Growth in the tourism and construction industry is expected to push GDP to 10.5 percent in 2015, up from 8.5 percent in 2014, reports the Maldives Monetary Authority (MMA).
The authority’s Monthly Economic Review for December showed that tourist arrivals for the month of November stood at 89,778 – a decline of 5 percent compared to same point in 2014, and 19 percent compared to the previous month.
“The monthly and annual decrease in arrivals was largely contributed by the decline in arrivals from Asia and Europe”, reported the MMA.
Furthermore, the review also stated that although fish purchases increased 14 percent from September, they fell to 4003.4 metric tonnes in November – registering a decline of 50 percent. The review also reported an 11 percent decline in fish export revenue in November, compared to the same month in 2013.
“The growth in fish volume exports can be attributed to the increase in volume of frozen yellowfin tuna exports,” explained the MMA. “As for the decline in fish export earnings, this was mainly due to the fall in export earnings from frozen skipjack tuna”.
Meanwhile, the figures revealed that the inflation rate dropped from 2.1 percent in October to 1.1 percent in November due to the slow pace at which transport and food prices rose.
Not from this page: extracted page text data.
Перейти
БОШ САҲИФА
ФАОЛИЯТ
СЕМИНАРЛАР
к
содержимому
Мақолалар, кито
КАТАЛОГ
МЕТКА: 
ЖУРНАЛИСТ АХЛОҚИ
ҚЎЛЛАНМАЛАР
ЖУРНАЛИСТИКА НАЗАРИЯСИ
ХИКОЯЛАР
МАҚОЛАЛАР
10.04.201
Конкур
The total monthly state revenue grew by 9 percent in September, amounting to MVR1 billion (US$64.9 million), with a decrease in expenditure of 2 percent. The surge in revenue for this period resulted from a “13% growth in tax revenue and a 25% increase in non-tax revenue” while the decrease in expenditure resulted from the 2 percent fall in recurrent expenditure, according to the review.
However, the MMA note that the balance of payments had worsened by 13 percent in October compared to the corresponding month in the previous year due to a 3 percent increase in imports accompanied by a 37 percent decline in exports.
Gross international reserves were reported to have fallen by 1 percent to US$547 million by the end of November – equal to 3.3 months’ worth of imports.